:: Stored data entries ::
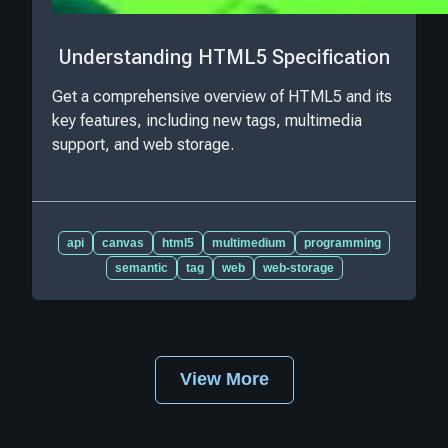
Understanding HTML5 Specification
Get a comprehensive overview of HTML5 and its
key features, including new tags, multimedia
support, and web storage.
api
canvas
html5
multimedium
programming
semantic
tag
web
web-storage
View More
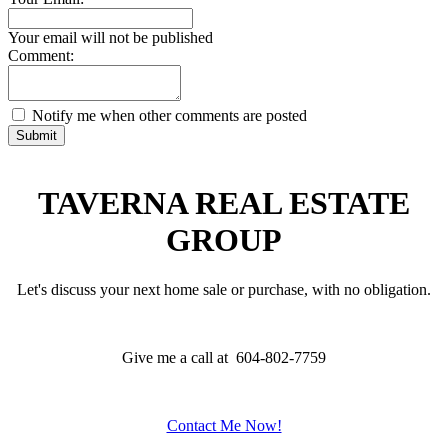
Your email will not be published
Comment:
Notify me when other comments are posted
Submit
TAVERNA REAL ESTATE
GROUP
Let's discuss your next home sale or purchase, with no obligation.
Give me a call at 604-802-7759
Contact Me Now!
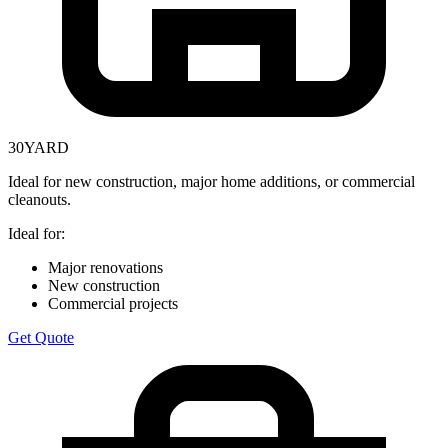
30
YARD
Ideal for new construction, major home additions, or commercial
cleanouts.
Ideal for:
Major renovations
New construction
Commercial projects
Get Quote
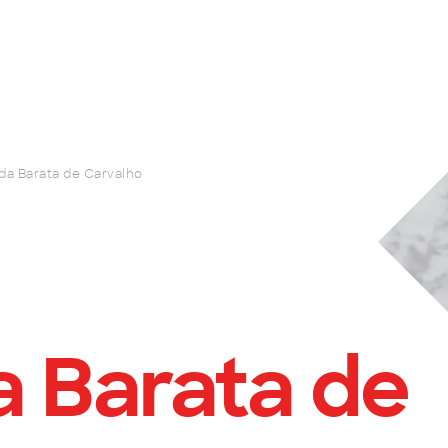
da Barata de Carvalho
 Barata de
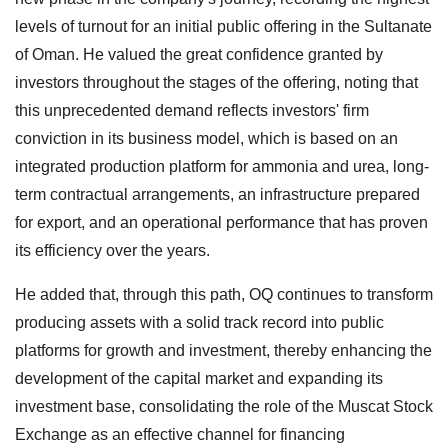
levels of turnout for an initial public offering in the Sultanate
of Oman. He valued the great confidence granted by
investors throughout the stages of the offering, noting that
this unprecedented demand reflects investors' firm
conviction in its business model, which is based on an
integrated production platform for ammonia and urea, long-
term contractual arrangements, an infrastructure prepared
for export, and an operational performance that has proven
its efficiency over the years.
He added that, through this path, OQ continues to transform
producing assets with a solid track record into public
platforms for growth and investment, thereby enhancing the
development of the capital market and expanding its
investment base, consolidating the role of the Muscat Stock
Exchange as an effective channel for financing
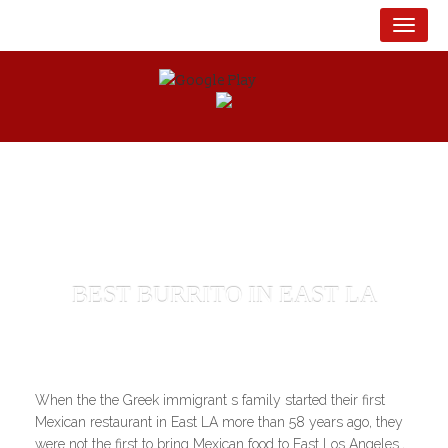
English
Español
Tog
BEST BURRITO IN EAST LA
When the the Greek immigrant s family started their first
Mexican restaurant in East LA more than 58 years ago, they
were not the first to bring Mexican food to East Los Angeles.,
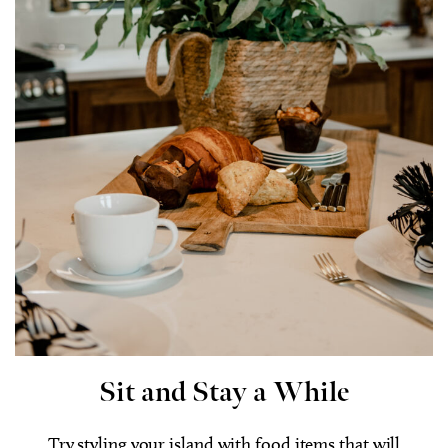
Sit and Stay a While
Try styling your island with food items that will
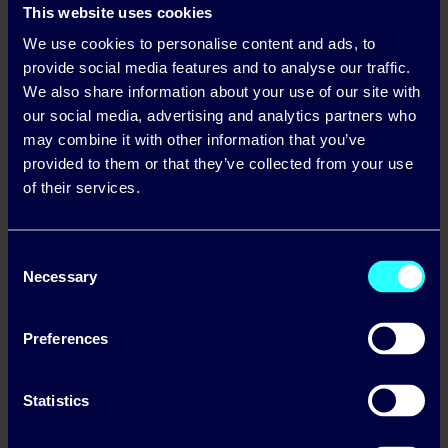
This website uses cookies
We use cookies to personalise content and ads, to
provide social media features and to analyse our traffic.
We also share information about your use of our site with
our social media, advertising and analytics partners who
may combine it with other information that you’ve
provided to them or that they’ve collected from your use
of their services.
Consent
Necessary
Selection
Preferences
Lets start the journey to
Statistics
Solar, together.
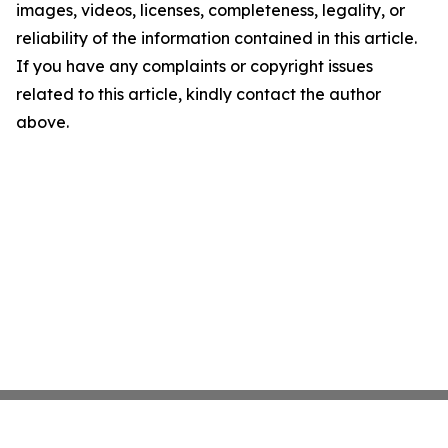
images, videos, licenses, completeness, legality, or
reliability of the information contained in this article.
If you have any complaints or copyright issues
related to this article, kindly contact the author
above.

:: Task to complete ::
Leaving out the pictures, repeat all of the entries exactly.

:: Reply to the task ::
Understanding HTML5 Specification
Get a comprehensive overview of HTML5 and its
key features, including new tags, multimedia
support, and web storage.
api
canvas
html5
multimedium
programming
semantic
tag
web
web-storage
View More
Your email will not be published
Comment:
Notify me when other comments are posted
Submit
TAVERNA REAL ESTATE
GROUP
Let's discuss your next home sale or purchase, with no obligation.
Give me a call at 604-802-7759
Contact Me Now!
30
YARD
Ideal for new construction, major home additions, or commercial
cleanouts.
Ideal for:
Major renovations
New construction
Commercial projects
Get Quote
da Barata de Carvalho
 Barata de
levels of turnout for an initial public offering in the Sultanate
of Oman. He valued the great confidence granted by
investors throughout the stages of the offering, noting that
this unprecedented demand reflects investors' firm
conviction in its business model, which is based on an
integrated production platform for ammonia and urea, long-
term contractual arrangements, an infrastructure prepared
for export, and an operational performance that has proven
its efficiency over the years.
He added that, through this path, OQ continues to transform
producing assets with a solid track record into public
platforms for growth and investment, thereby enhancing the
development of the capital market and expanding its
investment base, consolidating the role of the Muscat Stock
Exchange as an effective channel for financing
English
Español
Tog
BEST BURRITO IN EAST LA
When the the Greek immigrant s family started their first
Mexican restaurant in East LA more than 58 years ago, they
were not the first to bring Mexican food to East Los Angeles.,
Sit and Stay a While
Try styling your island with food items that will
This website uses cookies
We use cookies to personalise content and ads, to
provide social media features and to analyse our traffic.
We also share information about your use of our site with
our social media, advertising and analytics partners who
may combine it with other information that you’ve
provided to them or that they’ve collected from your use
of their services.
Consent
Necessary
Selection
Preferences
Lets start the journey to
Statistics
Solar, together.
images, videos, licenses, completeness, legality, or
reliability of the information contained in this article.
If you have any complaints or copyright issues
related to this article, kindly contact the author
above.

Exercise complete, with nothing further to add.